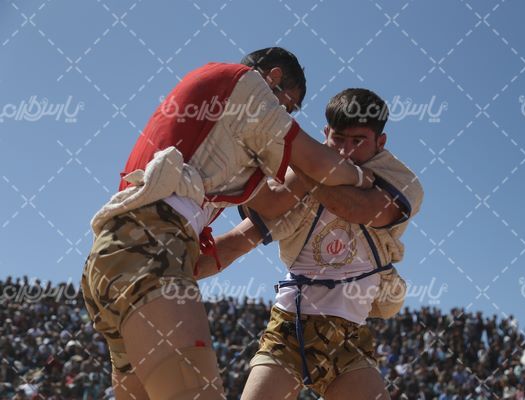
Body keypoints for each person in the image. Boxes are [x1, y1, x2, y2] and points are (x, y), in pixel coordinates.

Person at [80, 48, 373, 400]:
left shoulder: (220, 126)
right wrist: (365, 178)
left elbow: (274, 202)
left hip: (111, 258)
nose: (285, 117)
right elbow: (316, 162)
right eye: (288, 107)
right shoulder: (247, 85)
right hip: (152, 245)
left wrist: (307, 181)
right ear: (274, 78)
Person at [196, 88, 424, 399]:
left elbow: (360, 209)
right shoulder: (296, 178)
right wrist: (171, 270)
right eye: (338, 139)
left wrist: (306, 172)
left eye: (358, 141)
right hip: (290, 327)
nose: (345, 151)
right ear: (326, 132)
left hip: (349, 336)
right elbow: (237, 242)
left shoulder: (399, 180)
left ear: (380, 143)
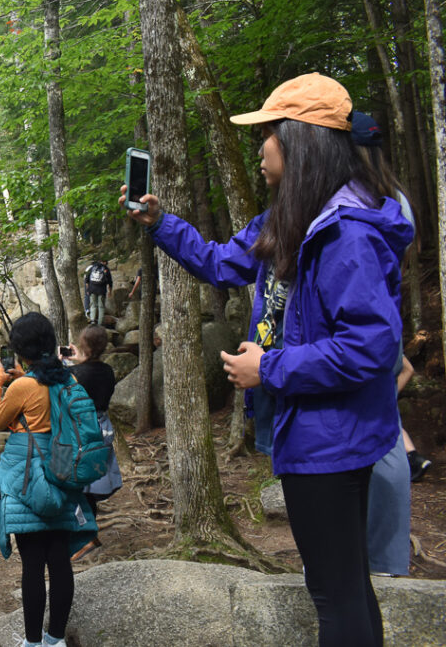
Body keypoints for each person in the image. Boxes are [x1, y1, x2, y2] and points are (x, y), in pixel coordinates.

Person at [122, 73, 412, 647]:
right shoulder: (290, 219)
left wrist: (269, 368)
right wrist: (158, 223)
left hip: (333, 443)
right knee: (348, 588)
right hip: (319, 434)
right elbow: (218, 261)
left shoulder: (345, 232)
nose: (260, 149)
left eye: (269, 134)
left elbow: (371, 347)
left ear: (299, 141)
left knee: (336, 595)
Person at [0, 312, 98, 647]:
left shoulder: (22, 386)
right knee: (59, 561)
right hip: (62, 471)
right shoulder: (69, 381)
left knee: (32, 566)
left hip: (28, 476)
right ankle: (55, 638)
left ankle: (32, 643)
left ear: (20, 350)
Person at [351, 111, 433, 484]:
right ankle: (408, 458)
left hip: (363, 313)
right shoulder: (396, 197)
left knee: (371, 404)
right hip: (388, 311)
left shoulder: (352, 201)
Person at [351, 112, 413, 577]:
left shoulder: (347, 208)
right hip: (387, 328)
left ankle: (361, 563)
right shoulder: (397, 202)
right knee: (387, 439)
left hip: (361, 332)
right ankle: (388, 563)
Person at [61, 325, 120, 561]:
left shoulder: (76, 374)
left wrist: (67, 362)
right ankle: (87, 533)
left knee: (75, 485)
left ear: (83, 346)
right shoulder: (107, 370)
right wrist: (77, 359)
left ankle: (84, 537)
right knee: (89, 486)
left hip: (82, 430)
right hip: (103, 428)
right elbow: (87, 373)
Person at [83, 259, 112, 325]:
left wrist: (87, 290)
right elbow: (110, 282)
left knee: (93, 305)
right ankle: (100, 323)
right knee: (101, 307)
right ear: (104, 262)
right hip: (102, 290)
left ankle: (92, 320)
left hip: (92, 290)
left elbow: (86, 280)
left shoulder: (92, 267)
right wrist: (110, 291)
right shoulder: (105, 268)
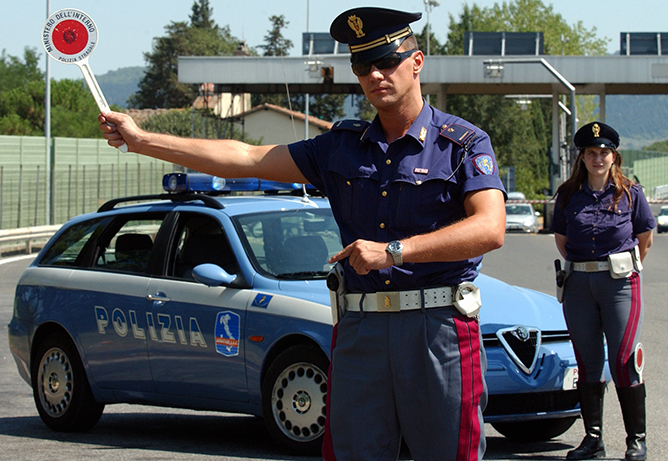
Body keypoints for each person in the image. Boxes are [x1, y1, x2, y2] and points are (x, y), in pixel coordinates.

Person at [99, 7, 506, 460]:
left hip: (436, 328)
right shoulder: (340, 146)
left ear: (417, 61)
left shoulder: (463, 143)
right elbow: (247, 157)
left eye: (387, 61)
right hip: (361, 328)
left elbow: (490, 227)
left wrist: (395, 251)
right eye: (362, 65)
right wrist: (142, 141)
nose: (375, 74)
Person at [550, 122, 655, 461]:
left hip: (620, 283)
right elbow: (563, 242)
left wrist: (618, 267)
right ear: (582, 156)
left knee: (624, 360)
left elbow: (644, 239)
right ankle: (593, 439)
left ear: (614, 156)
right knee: (588, 361)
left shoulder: (630, 194)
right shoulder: (568, 195)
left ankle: (635, 441)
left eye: (604, 152)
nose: (598, 158)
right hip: (579, 283)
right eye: (591, 152)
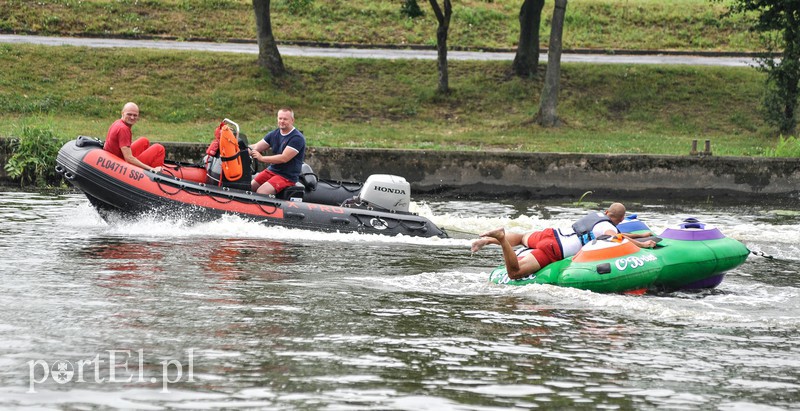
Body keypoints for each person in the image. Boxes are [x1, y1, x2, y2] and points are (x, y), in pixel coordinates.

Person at [471, 203, 657, 280]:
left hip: (551, 234)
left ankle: (486, 241)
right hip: (555, 249)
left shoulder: (597, 217)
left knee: (521, 238)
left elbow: (614, 233)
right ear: (621, 219)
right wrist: (643, 244)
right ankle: (501, 238)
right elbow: (616, 237)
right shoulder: (608, 227)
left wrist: (638, 235)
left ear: (607, 212)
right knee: (515, 272)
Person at [248, 107, 306, 195]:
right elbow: (256, 146)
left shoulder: (297, 138)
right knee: (250, 187)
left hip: (286, 176)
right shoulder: (274, 134)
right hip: (272, 170)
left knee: (262, 192)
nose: (282, 121)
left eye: (285, 119)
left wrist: (262, 158)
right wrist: (239, 149)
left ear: (292, 120)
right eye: (280, 118)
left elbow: (284, 158)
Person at [103, 102, 165, 173]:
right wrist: (151, 169)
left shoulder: (118, 122)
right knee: (159, 148)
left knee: (144, 141)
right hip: (120, 163)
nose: (132, 117)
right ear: (122, 113)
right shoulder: (123, 129)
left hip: (115, 157)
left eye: (135, 115)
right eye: (129, 114)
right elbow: (128, 158)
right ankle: (156, 175)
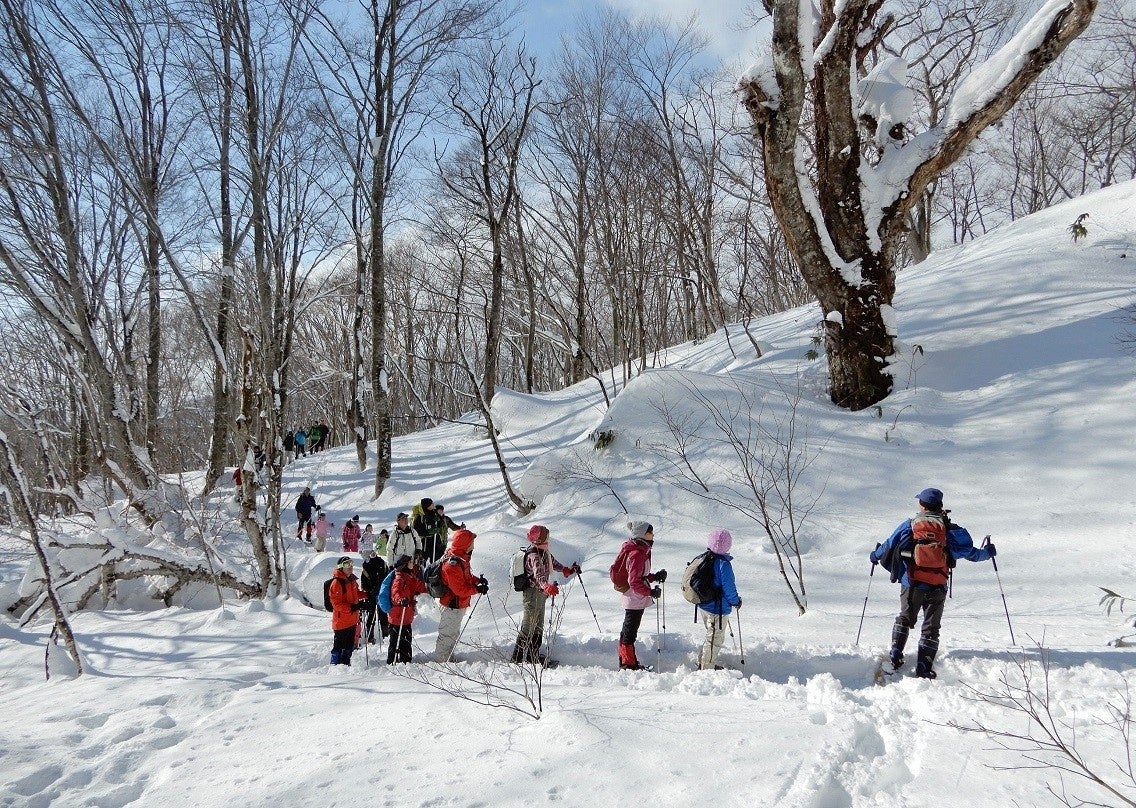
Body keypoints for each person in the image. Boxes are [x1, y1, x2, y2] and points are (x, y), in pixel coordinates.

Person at [870, 487, 996, 679]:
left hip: (911, 583)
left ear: (922, 505)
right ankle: (923, 666)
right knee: (931, 628)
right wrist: (988, 552)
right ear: (940, 506)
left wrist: (875, 555)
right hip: (938, 585)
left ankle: (895, 655)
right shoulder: (950, 530)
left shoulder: (910, 525)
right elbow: (971, 553)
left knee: (905, 618)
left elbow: (888, 544)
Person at [511, 525, 579, 665]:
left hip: (541, 593)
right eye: (546, 535)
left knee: (538, 625)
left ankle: (532, 656)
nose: (548, 537)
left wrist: (566, 570)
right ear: (540, 538)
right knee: (528, 625)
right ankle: (516, 658)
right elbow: (539, 575)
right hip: (532, 593)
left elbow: (553, 564)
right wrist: (546, 586)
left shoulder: (544, 552)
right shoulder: (534, 555)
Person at [613, 521, 667, 671]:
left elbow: (640, 576)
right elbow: (634, 581)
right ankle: (628, 664)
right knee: (629, 632)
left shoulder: (641, 550)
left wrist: (655, 576)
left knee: (628, 631)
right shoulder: (637, 553)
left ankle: (626, 661)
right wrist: (650, 592)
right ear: (643, 534)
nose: (653, 535)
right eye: (650, 533)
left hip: (634, 597)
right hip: (634, 598)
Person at [434, 528, 488, 663]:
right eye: (471, 542)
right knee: (447, 634)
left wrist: (477, 581)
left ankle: (447, 658)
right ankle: (442, 662)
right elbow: (460, 589)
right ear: (465, 544)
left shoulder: (461, 558)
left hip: (457, 604)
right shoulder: (452, 564)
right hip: (452, 604)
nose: (473, 545)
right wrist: (477, 589)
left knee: (452, 633)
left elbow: (465, 578)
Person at [696, 529, 742, 671]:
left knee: (711, 635)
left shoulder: (703, 558)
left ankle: (703, 662)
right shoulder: (723, 564)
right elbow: (729, 588)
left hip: (704, 604)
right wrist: (736, 601)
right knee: (715, 638)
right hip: (717, 608)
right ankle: (707, 667)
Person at [386, 555, 427, 664]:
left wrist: (430, 589)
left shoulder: (410, 577)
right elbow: (395, 593)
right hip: (397, 617)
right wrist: (400, 600)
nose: (412, 563)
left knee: (406, 641)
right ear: (404, 565)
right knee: (395, 642)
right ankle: (392, 662)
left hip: (406, 616)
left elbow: (420, 586)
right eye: (410, 562)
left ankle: (406, 661)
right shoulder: (399, 579)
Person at [328, 556, 367, 665]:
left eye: (351, 564)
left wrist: (366, 595)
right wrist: (352, 607)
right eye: (346, 564)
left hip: (352, 620)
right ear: (341, 567)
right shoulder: (337, 583)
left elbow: (355, 595)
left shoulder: (352, 580)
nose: (350, 567)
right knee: (339, 646)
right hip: (341, 622)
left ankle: (346, 664)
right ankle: (334, 665)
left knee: (349, 645)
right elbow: (336, 604)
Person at [360, 550, 390, 644]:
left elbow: (386, 578)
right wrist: (370, 590)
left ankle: (386, 635)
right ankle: (370, 637)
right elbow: (364, 583)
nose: (372, 555)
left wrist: (381, 589)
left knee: (383, 615)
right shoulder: (366, 567)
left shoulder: (382, 564)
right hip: (371, 595)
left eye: (373, 553)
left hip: (382, 594)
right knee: (371, 615)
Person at [412, 498, 447, 563]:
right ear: (427, 506)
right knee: (424, 562)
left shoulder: (434, 513)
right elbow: (417, 531)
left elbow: (441, 524)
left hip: (435, 542)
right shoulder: (420, 518)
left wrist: (439, 519)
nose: (433, 504)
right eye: (431, 504)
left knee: (436, 561)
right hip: (424, 544)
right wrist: (429, 532)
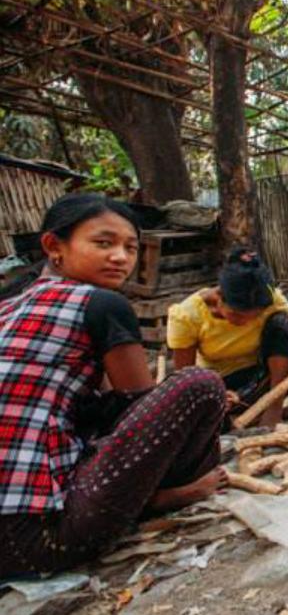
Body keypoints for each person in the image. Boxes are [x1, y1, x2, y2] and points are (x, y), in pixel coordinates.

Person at [0, 194, 227, 578]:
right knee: (200, 386)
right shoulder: (100, 303)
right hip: (35, 541)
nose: (121, 257)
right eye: (103, 243)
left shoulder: (8, 307)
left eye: (130, 248)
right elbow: (136, 409)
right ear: (54, 246)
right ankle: (164, 497)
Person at [167, 248, 288, 426]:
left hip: (266, 378)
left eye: (254, 316)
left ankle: (273, 410)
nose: (246, 322)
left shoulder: (269, 299)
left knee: (282, 323)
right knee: (208, 420)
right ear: (219, 297)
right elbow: (186, 378)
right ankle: (251, 413)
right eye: (238, 315)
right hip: (220, 384)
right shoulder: (187, 316)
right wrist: (216, 393)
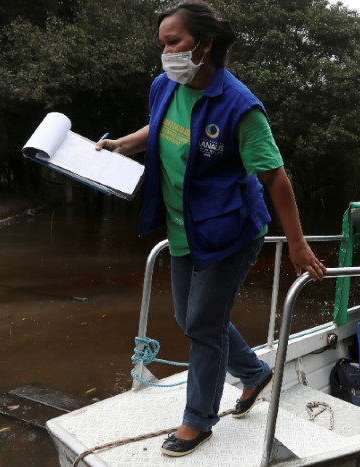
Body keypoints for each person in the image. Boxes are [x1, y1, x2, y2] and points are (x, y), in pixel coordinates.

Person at [94, 1, 326, 457]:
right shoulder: (165, 85)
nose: (165, 52)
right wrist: (123, 144)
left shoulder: (241, 107)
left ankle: (197, 420)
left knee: (202, 323)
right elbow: (159, 126)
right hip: (185, 227)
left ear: (204, 44)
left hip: (231, 231)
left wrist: (297, 244)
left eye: (174, 42)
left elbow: (275, 177)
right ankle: (255, 374)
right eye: (162, 44)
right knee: (192, 318)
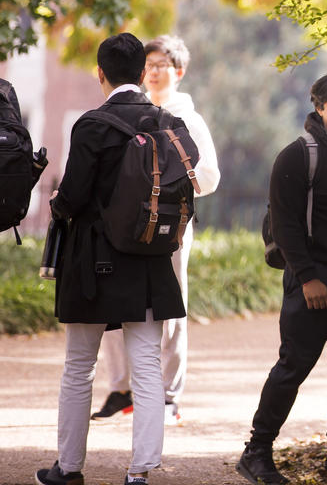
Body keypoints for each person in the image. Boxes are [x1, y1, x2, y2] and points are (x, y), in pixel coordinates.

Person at [38, 32, 187, 485]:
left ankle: (69, 468)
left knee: (79, 367)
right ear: (142, 73)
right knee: (147, 367)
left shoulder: (92, 125)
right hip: (150, 259)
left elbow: (73, 195)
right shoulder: (166, 121)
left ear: (99, 72)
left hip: (93, 262)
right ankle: (140, 473)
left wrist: (59, 205)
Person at [237, 71, 327, 485]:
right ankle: (256, 452)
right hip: (311, 279)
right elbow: (285, 225)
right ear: (319, 106)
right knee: (293, 367)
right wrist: (308, 278)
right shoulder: (297, 156)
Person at [92, 35, 221, 426]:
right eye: (148, 64)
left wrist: (169, 183)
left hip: (171, 224)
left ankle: (168, 395)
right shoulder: (130, 111)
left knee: (171, 304)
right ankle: (121, 388)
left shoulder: (188, 119)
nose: (153, 71)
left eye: (162, 64)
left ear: (179, 71)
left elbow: (209, 175)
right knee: (117, 298)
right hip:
========
- **Try it**
The lines wanted run from the first one in the material above through the line containing "left ear: (380, 143)"; give them again exactly, leaving out the pictures.

- **Answer area**
Body keypoints for each person in the image. Boxes are [x1, y1, x2, y2] and points are (x, y), in pixel coordinates.

Person at [80, 48, 373, 400]:
left shoulder: (220, 126)
right wrist: (365, 178)
left elbow: (274, 202)
left hip: (111, 258)
nose: (285, 117)
right elbow: (316, 162)
right eye: (288, 107)
right shoulder: (247, 85)
right hip: (152, 245)
left wrist: (307, 181)
right ear: (274, 78)
Person at [196, 88, 424, 399]:
left elbow: (360, 209)
right shoulder: (296, 178)
right wrist: (171, 270)
right eye: (338, 139)
left wrist: (306, 172)
left eye: (358, 141)
right hip: (290, 327)
nose: (345, 151)
right ear: (326, 132)
left hip: (349, 336)
right elbow: (237, 242)
left shoulder: (399, 180)
left ear: (380, 143)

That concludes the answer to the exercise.